Lantas, bagaimana dengan pasangan berbeda kewarganegaraan yang sudah menikah? Para perencana keuangan mengatakan, surat perjanjian antara kedua belah pihak tetap bisa dibuat dan harus dilegalkan di depan notaris.

Eko mengatakan, jika surat perjanjian pasangan berbeda kewarganegaraan tersebut tidak bisa berlaku di dua negara sekaligus maka sebaiknya pasangan tersebut membuat surat di masing-masing negara. Tujuannya, untuk menghindari kesulitan melakukan likuidasi atas harta kelak jika hal itu terpaksa dilakukan.

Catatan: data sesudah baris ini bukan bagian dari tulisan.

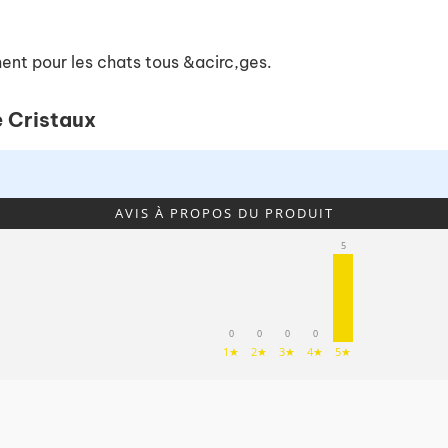
ment pour les chats tous &acirc,ges.
e Cristaux
AVIS À PROPOS DU PRODUIT
5
0
0
0
0
1★
2★
3★
4★
5★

>> Cermat memilih investasi

Ada banyak pilihan instrumen insvestasi. Namun patut disadari oleh tiap pasangan berbeda kewarganegaraan bahwa ada aturan-aturan tertentu yang mungkin menjadi halangan bagi warga negara asing (WNA). Misalnya, di Indonesia yang membatasi kepemilikan WNA atas properti. Peraturannya tertuang dalam Undang-Undang Nomor 1 Tahun 2011 tentang Perumahan dan Pemukiman dan Undang-Undang Nomor 20 Tahun 2011 tentang Rumah Susun.

Dalam Pasal 52 UU No. 1 Tahun 2011 disebutkan, orang asing hanya boleh menempati hunian dengan cara hak sewa atau hak pakai atas rumah. Adapun, masanya disesuaikan dengan UU No. 5 Tahun 1960 tentang Peraturan Dasar Pokok-Pokok Agraria, yakni periode hak pakai selama 25 tahun, kemudian bisa diperpanjang 20 tahun, dan dapat diperpanjang lagi selama 25 tahun. Saat ini, pemerintah berencana mengubah status kepemilikan properti oleh asing ini menjadi hak guna bangunan (HGB) selama maksimal 60 tahun.

Freddy bilang, dengan menyadari peraturan, pasangan bisa lebih bijak dalam berinvestasi properti. Mungkin lebih baik memakai nama pasangan yang warga negara Indonesia (WNI) di akta pembelian. Tentu pasangan yang WNA harus memahami risikonya.

Sementara, untuk penempatan dana di perbankan dan pasar modal, WNA memang bisa lebih leluasa. Rakhmi menyarankan, untuk kebutuhan arus kas rutin (cash flow), pasangan beda warga negara bisa membuka rekening bersama di satu bank yang berskala internasional. Tujuannya agar mudah dicairkan jika keduanya ternyata bolak-balik di dua negara asal mereka.

>> Peluang membuka usaha

Membiakkan kekayaan dengan cara membuka usaha juga tetap bisa dilakukan oleh pasangan berbeda kewarganegaraan. Namun, lagi-lagi ada hal yang membuat WNA tidak leluasa untuk melakukannya. Saran Eko, pasangan bisa membuka usaha dengan menerapkan sistem pinjam dana atau merger di antara keduanya.

Jadi, nama pemilik usaha adalah suami atau istri yang merupakan warga negara asli di mana usaha dibangun. Sementara, pasangannya bertindak sebagai kreditur yang meminjamkan dana atau investor yang melakukan merger usaha. Hal ini juga akan memudahkan urusan pembagian harta seandainya ternyata keduanya sampai bercerai.

Apakah Anda sudah siap menyusun rencana keuangan dengan pasangan hidup Anda?